───── Texto extraído ─────

4 ANTIGÜEDAD DE LA CLÍNICA

Mucho antes de terminar el siglo XVIII, existía la clínica. De nuevo es menester hacer la separación entre los mitos en los cuales se ha apoyado la medicina, durante mucho tiempo y hasta nuestros días, y una historia real que se trata de descifrar a través de ellos. Cuando se reflexiona sobre su pasado, la medicina, desde los últimos años del siglo XVIII, se define en una doble relación con el tiempo. Lo que en ella no es sino historia, es decir caída en el tiempo, señalaría teorías; en la confusión del saber la «sistemática» en general formaría lo invariable a partir de lo cual, las variaciones de las teorías serían, a la vez, posibles en cada instante, e imposibles en la duración. Pero por otra parte, la historicidad de la medicina, lo que hace que su verdad se manipule en un tiempo en el cual ésta se conserva, se encamina y tiende, sin llegar a ello, a concluirse, esta historicidad indicaría un nosistema, es decir, otro invariable que se llama la clínica. Mientras haya una historia manifiesta y estéril de los sistemas, es decir, de lo que ocurre con el tiempo, la historia de la clínica contará aquello por lo cual la medicina a través del tiempo significa y mantiene su verdad. No está enteramente ni en el tiempo, ni fuera del tiempo, porque es el umbral y la llave de este reino en el cual se anudan el tiempo y la verdad.

─────

— Consigna —
Transcribe por favor el texto sobre la antigüedad de la clínica completo, sin cambiar nada.

───── Ítems listados ─────

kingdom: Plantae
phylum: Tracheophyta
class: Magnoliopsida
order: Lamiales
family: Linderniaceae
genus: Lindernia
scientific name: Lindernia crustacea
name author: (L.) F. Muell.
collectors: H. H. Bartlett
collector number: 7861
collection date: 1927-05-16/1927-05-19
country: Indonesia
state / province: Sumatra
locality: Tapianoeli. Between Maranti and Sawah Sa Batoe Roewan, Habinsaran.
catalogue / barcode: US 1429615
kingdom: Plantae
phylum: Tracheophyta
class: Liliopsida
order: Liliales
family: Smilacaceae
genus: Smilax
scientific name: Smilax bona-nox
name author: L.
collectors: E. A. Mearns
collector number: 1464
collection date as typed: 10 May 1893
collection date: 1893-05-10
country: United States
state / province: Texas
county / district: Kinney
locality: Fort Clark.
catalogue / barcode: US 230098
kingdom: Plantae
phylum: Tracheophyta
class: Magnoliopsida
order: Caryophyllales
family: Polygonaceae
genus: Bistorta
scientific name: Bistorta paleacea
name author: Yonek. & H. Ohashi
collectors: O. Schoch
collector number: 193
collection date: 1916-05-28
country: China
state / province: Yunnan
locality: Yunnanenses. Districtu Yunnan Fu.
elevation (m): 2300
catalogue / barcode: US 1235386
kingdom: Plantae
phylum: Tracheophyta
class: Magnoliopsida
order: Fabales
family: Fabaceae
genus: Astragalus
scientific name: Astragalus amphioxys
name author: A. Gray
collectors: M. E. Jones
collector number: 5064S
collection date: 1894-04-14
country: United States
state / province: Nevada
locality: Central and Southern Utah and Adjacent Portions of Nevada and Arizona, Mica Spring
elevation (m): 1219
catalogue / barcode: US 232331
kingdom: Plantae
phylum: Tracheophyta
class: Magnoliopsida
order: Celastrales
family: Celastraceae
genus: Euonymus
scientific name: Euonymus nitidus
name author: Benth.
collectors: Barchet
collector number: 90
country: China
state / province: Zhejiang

─────

— Ejercicio resuelto —
4 ANTIGÜEDAD DE LA CLÍNICA

Mucho antes de terminar el siglo XVIII, existía la clínica. De nuevo es menester hacer la separación entre los mitos en los cuales se ha apoyado la medicina, durante mucho tiempo y hasta nuestros días, y una historia real que se trata de descifrar a través de ellos. Cuando se reflexiona sobre su pasado, la medicina, desde los últimos años del siglo XVIII, se define en una doble relación con el tiempo. Lo que en ella no es sino historia, es decir caída en el tiempo, señalaría teorías; en la confusión del saber la «sistemática» en general formaría lo invariable a partir de lo cual, las variaciones de las teorías serían, a la vez, posibles en cada instante, e imposibles en la duración. Pero por otra parte, la historicidad de la medicina, lo que hace que su verdad se manipule en un tiempo en el cual ésta se conserva, se encamina y tiende, sin llegar a ello, a concluirse, esta historicidad indicaría un nosistema, es decir, otro invariable que se llama la clínica. Mientras haya una historia manifiesta y estéril de los sistemas, es decir, de lo que ocurre con el tiempo, la historia de la clínica contará aquello por lo cual la medicina a través del tiempo significa y mantiene su verdad. No está enteramente ni en el tiempo, ni fuera del tiempo, porque es el umbral y la llave de este reino en el cual se anudan el tiempo y la verdad.